The SEAL team leader selects a house. At random or by instinct, it’s never clear. Which turns out to be two houses, joined awkwardly by a breezeblock opening upstairs. Two Iraqi families are dragged from their rooms, screaming and crying, and corralled into a bedroom where they’ll be watched over like prisoners. No translation. No explanation. A sniper is stationed for overwatch. The house becomes a forward operating base and a surveillance node: the comings and goings of locals are logged and whispered through radios, suspicions voiced in clipped terms. Grainy drone footage is occasionally spliced into the sequence. Air support watching from above. Though it offers little more than a bleached-out abstraction of the chaos below. What matters, in this moment, is control of the house. Not its meaning, not its occupants, just its tactical utility.
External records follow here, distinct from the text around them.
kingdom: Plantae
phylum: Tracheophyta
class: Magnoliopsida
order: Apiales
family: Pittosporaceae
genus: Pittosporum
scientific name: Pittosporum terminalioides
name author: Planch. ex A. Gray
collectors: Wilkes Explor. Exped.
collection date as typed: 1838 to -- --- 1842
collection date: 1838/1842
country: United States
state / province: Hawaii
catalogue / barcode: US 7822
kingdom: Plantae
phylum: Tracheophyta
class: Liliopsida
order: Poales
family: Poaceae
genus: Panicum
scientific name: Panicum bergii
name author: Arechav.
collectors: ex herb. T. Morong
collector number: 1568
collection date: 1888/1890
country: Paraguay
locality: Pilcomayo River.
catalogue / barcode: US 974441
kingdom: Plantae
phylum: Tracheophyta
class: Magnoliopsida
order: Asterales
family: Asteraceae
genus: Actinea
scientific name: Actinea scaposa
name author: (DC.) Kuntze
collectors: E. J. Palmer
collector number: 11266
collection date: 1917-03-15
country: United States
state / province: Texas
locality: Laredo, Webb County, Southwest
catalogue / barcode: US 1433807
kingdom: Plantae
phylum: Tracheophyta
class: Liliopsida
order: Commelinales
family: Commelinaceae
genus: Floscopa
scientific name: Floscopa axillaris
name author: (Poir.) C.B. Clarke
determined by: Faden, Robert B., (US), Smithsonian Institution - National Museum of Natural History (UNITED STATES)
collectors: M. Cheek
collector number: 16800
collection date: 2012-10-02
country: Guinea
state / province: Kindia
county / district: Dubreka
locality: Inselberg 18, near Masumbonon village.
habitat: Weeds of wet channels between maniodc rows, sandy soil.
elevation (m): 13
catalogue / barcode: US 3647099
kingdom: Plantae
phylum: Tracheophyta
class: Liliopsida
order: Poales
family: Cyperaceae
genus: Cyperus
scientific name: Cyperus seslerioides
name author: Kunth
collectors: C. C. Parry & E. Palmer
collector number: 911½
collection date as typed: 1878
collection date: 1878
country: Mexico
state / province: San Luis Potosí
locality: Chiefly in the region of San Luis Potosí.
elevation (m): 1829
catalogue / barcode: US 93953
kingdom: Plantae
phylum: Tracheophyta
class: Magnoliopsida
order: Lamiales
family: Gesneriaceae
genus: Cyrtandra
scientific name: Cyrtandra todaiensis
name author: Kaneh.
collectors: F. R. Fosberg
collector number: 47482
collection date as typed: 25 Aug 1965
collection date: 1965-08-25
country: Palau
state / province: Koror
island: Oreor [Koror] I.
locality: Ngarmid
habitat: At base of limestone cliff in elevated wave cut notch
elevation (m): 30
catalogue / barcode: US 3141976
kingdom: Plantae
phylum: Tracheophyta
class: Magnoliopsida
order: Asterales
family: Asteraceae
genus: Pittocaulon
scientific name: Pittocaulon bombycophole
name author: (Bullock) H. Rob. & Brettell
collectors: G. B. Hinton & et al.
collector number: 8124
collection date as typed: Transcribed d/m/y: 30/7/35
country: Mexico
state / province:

Even the two Iraqis embedded with the SEAL team. Presumably our chance at something messier, more complex. Are swiftly rendered expendable. “Hold the upstairs,” one’s told. The next time we see him, he’s being sent out the door during an evacuation. Seconds later, both are blown to pieces by an IED. There’s a brief flash of viscera, then silence. They are reduced to meaty pulp, never spoken of again. Their function is logistical, not human. They plug a language gap, absorb the first wave of shrapnel, and disappear from the film’s moral imagination. Not just expendable—disposable.

There’s an early scene, just minutes in, where the squad crowds round a screen to watch the music video for Eric Prydz’s Call on Me. A softcore aerobics fantasy from 2004. Tits, arses, sweat, lycra. The camera lingers, and so do the soldiers. Is this meant to signal youth? Camaraderie? The banality of down-time before battle? Or is it a wink at the soldier as infidel, the American gaze let loose in a Muslim country? The film doesn’t say. Like much else in Warfare, it hints at something deeper, but never follows through. The moment evaporates in favour of the next mission, the next breach, the next kill.

The Navy SEALS watching the 'Call on Me' video
The Navy SEALS watching the ‘Call on Me’ video

Garland is capable of much more. His best work interrogates systems: the invisible architectures of power (Devs), the distortions of technology (Ex Machina, Annihilation), and the failures of masculinity (Men). Here, he swaps critique for choreography. Mendoza, by contrast, seems committed to the clarity of the soldier’s perspective: the battlefield as the world in miniature. That tension could have yielded something powerful. Instead, it’s resolved in favour of immersion. War, rendered beautifully. Pain, rendered tactically. Not once does the film pause to ask what this team of Americans is doing in this Iraqi house, in this Iraqi city, in this unwinnable war.

There is a hollow neutrality here, disguised as authenticity. Warfare is not propaganda in the old sense (this isn’t John Wayne in The Green Berets). It doesn’t proselytise or preach. But its omissions are political. It positions us behind the gun, not in front of it. It flinches from the why, the how, the cost. Its moral clarity begins and ends with the squad: their bravery, their fear, their cohesion under fire. The rest. The civilians, the wreckage, the logic of occupation. Is out of frame, collateral in the narrative as well as the war.

There’s a moment near the end when the team regroups, bloodied, depleted, but still together. One SEAL, amped up. Adrenaline? Shock? Tries to engage with a severely injured comrade. First he punches him in the chest, half-mocking, half-connecting, then later steps on the man’s mangled legs. The scene is quick, unsettling, and played without comment. It’s the Mendoza character. Quiet, focused, the one who’s been providing emergency treatment for most of the last third, who finally loses it. His anger breaks the squad’s veneer of stoic discipline. And rightly so. But even this outburst fizzles without reflection. There’s no reckoning, no pause, no space to ask what this camaraderie actually means. Only that it’s brutal, automatic, and enforced.

And we still don’t know if the mission was a success or a failure. Not in political terms. Not in human ones. This is war as choreography, war as ordeal, war as immersive simulation. It gets the texture right and the history wrong. The SEALs survive. The house is evacuated. The Iraqis are dead. Roll credits.